14. Physical data for 3-methylene-4-methyl-4-(4-methylpent-3-enyl)-1,2-oxathiane-2,2-dioxide (5):Colorless oil. Rf 0.49 (1:5 EtOAc:Hexanes). [α]D20 = −52.7 (0.70, CHCl3). 1H NMR (500 MHz, CDCl3): δ 6.29 (s, 1H), 5.68 (s, 1H), 5.11 (t, J = 7 Hz, 1H), 4.79 (td, J = 11.5, 2.5 Hz, 1H), 4.45 (dt, J = 11.5, 4 Hz, 1H), 2.12-2.18 (m, 1H), 2.00 (ddd, J = 15.5, 11, 4.5 Hz, 1H), 1.89-1.95 (m, 2H), 1.73 (ddd, J = 14, 4, 2.5 Hz, 1H), 1.69 (s, 3H), 1.61 (s, 3H), 1.38-1.45 (m, 1H), 1.33 (s, 3H). 13C NMR (CDCl3, 125Mhz): δ 150.5 (C), 132.6 (C), 123.5 (CH), 121.4 (CH2), 68.8 (CH2), 41.8 (C), 39.0 (CH2), 37.5 (CH2), 25.9 (CH3), 23.1 (CH2), 17.8 (CH3). 13C NMR (C6D6, 125Mhz): δ 151.1 (C), 132.4 (C), 124.5 (CH), 121.0 (CH2), 68.4 (CH2), 41.7 (C), 39.2 (CH2), 37.8 (CH2), 26.2 (CH3), 25.7 (CH3), 23.7 (CH2), 18.0 (CH3). HRMS (ESI) calcd for C12H24NO3S [M+NH4]+ 262.1477, found 262.1490. IR (neat, cm−1)): 2970, 2918, 2857 1456, 1353, 1185. There is 1 less signal in 13C spectrum of the compound due to accidental equivalence of chemical shifts of two methyl signals. It is consistent with the increased height of the signal and confirmed by a 13C spectrum in C6D6, where these two carbons show separately.

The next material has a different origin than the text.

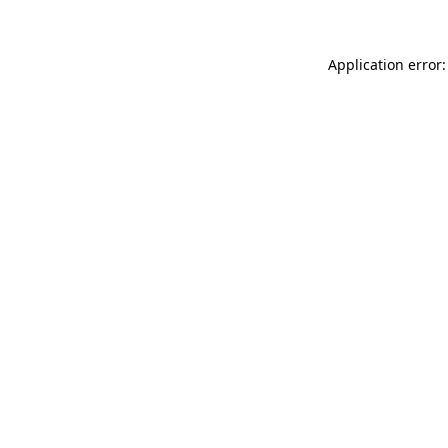
Application error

15. Although alcohol 6 was previously reported in the literature (in racemic form), no complete set of physical data was provided. Data for (R)-3,7-dimethyl-3-vinyloct-6-en-1-ol (6):Colorless oil. Rf 0.42 (1:5 EtOAc:Hexanes). [α]D20 = −20.6 (0.35, CHCl3). 1H NMR (500 MHz, CDCl3): δ 5.79 (dd, J = 17.5, 10.5 Hz, 1H), 5.09 (t, J = 7 Hz, 1H), 5.04 (dd, J = 10.5, 1Hz, 1H), 4.96 (dd, J = 17.5, 1 Hz, 1H), 3.62-3.70 (m, 2H), 1.86-1.94 (m, 2H), 1.57-1.70 (m, 8H), 1.68 (s), 1.59 (s), 1.42 (br s, 1H), 1.32 (dd, J = 9.5, 8 Hz, 2H), 1.03 (s, 3H). 13C NMR (CDCl3, 125Mhz): δ 147.2 (CH), 131.5 (C), 124.9 (CH), 112.3 (CH2), 60.1 (CH2), 43.6 (CH2), 41.7 (CH2), 38.9 (C), 25.9 (CH3), 22.8 (CH2), 22.6 (CH3), 17.8 (CH3). HRMS (ESI) calcd for C12H26NO [M+NH4]+ 200.2014, found 200.2018. IR (neat, cm−1): 3337, 3082, 2967, 2926, 1636 1453, 1376, 1048.
16. (R)-3,7-dimethyl-3-vinyloct-6-enal: [α]D20 = −25.0 (0.5, CHCl3).